Metastability-Containing Turing Machines

TL;DR

This paper explores the computational limits of Turing Machines under uncertain inputs, focusing on metastability, and introduces a hardware-realizable universal machine for metastable closure computation.

Contribution

It establishes the non-computability of metastable closure in general, analyzes specific cases for EXPTIME and polynomial time problems, and presents a hardware-realizable universal Turing Machine.

Findings

Metastable closure of a Turing Machine is generally non-computable.

Resolving a single uncertain bit in EXPTIME problems is EXPTIME-complete.

A universal Turing Machine can compute metastable closure with exponential time overhead.

Abstract

Metastability is a spurious mode of operation in digital signals, where an electrical signal fails to settle into a stable state within a specified time, leading to uncertainty and potentially failing downstream hardware. A system that computes the closure over all possibilities, given an uncertain input, is called a Metastability-containing system. While prior work has addressed metastability-containing systems in the context of combinational and clocked circuits, state machines, and logic formulas, its implications for general-purpose computation remain largely unexplored.

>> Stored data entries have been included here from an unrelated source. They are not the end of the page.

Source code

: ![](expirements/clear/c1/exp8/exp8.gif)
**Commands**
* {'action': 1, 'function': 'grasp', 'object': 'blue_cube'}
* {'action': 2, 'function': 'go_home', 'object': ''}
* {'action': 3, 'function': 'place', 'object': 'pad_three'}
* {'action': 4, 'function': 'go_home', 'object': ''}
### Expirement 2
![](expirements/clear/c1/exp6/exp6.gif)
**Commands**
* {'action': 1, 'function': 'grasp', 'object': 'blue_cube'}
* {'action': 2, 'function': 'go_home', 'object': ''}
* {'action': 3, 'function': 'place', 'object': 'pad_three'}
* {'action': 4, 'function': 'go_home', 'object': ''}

In this work, we study the metastability-containing systems within an abstract computational model: The Turing Machine. This approach allows us to investigate the computational limits and capabilities of Turing Machines operating under uncertain inputs. Specifically, we prove that in general the metastable closure of a Turing Machine is non-computable. Then we discuss cases where the meta-stable closure is computable: For EXPTIME problems, we prove that resolving even a single uncertain bit is EXPTIME-complete. In contrast, we prove that for polynomial time problems, the meta-stable closure is polynomial time computable for a logarithmic number of uncertain bits, but coNP-complete, when the number of undefined inputs is arbitrary. Finally, we describe a hardware-realizable Universal Turning Machine that computes the metastable closure of any given bounded-time Turing Machine with at most an exponential blowup in time.